__Document passage__.
◆ ◆ ◆ ◆ ◆ ◆ ◆

It would be good if Jimmy were the bigger man, and returned Chuck's spite with kindness.

I think Jimmy did that for the better part of two years.  We had one, if not two times already in the series where Chuck admitted to Jimmy he was the one who nixxed any partnership opportunity he had at HHM (the "chimp with a machinegun" scene).  You can only take so much of that disappointment and abuse for so long.

Put another way: 

Chuck was 100% willing to rat on his brother to teach him a lesson.  He put the law before family.  While he's technically in the right, the minute you treat your familiars like they were a stranger you will lose them for good.  Chuck also leveraged his considerable goodwill among the legal community, which probably will make more problems for Jimmy down the line.  A pretty low move dragging outsiders into a family argument.

◆ ◆ ◆ ◆ ◆ ◆ ◆

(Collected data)

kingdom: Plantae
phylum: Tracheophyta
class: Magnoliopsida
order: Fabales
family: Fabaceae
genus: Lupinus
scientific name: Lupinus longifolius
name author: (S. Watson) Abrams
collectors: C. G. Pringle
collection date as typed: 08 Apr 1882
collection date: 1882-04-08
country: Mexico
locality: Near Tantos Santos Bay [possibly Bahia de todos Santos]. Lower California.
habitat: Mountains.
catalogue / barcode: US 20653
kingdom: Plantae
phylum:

◆ ◆ ◆ ◆ ◆ ◆ ◆

__Work to complete__.
**a.** Answer these questions from the comment on Jimmy and Chuck, one per line:
(i) For about how long does the writer think Jimmy answered Chuck's spite with kindness?
(ii) Which scene does the writer name as one where Chuck admitted blocking Jimmy's partnership chances at HHM?
(iii) What did Chuck put before family?
**b.** Write a continuation of the comment on Jimmy and Chuck, starting after its final sentence.
The items are material separate from the comment on Jimmy and Chuck.

__Expected outputs__.
**a.**
(i) For the better part of two years.
(ii) The "chimp with a machinegun" scene.
(iii) The law.

**b.**
When a member of your close family commits a crime -- a petty one, would you turn them in?  How about if it was a heinous crime like rape or murder?  Those are two extremes of a very large continuum and you may give two different answers.  Where does white collar fraud land in there?  I'm not saying what Jimmy did was excusable but Chuck really only pursued this because of a compulsion to always be right and a need to always be one rung of the ladder higher than Jimmy.

So when Jimmy has nothing to lose, he turns around and teaches Chuck a lesson about what his obsession is doing to both himself and his family.  Jimmy had repeatedly refused to have Chuck committed.   He chose family before the letter of the law and was not repaid in kind. 

 I'm sure Jimmy will eventually regret taking things too far.  The bigger question is, will Chuck have any of the same regrets?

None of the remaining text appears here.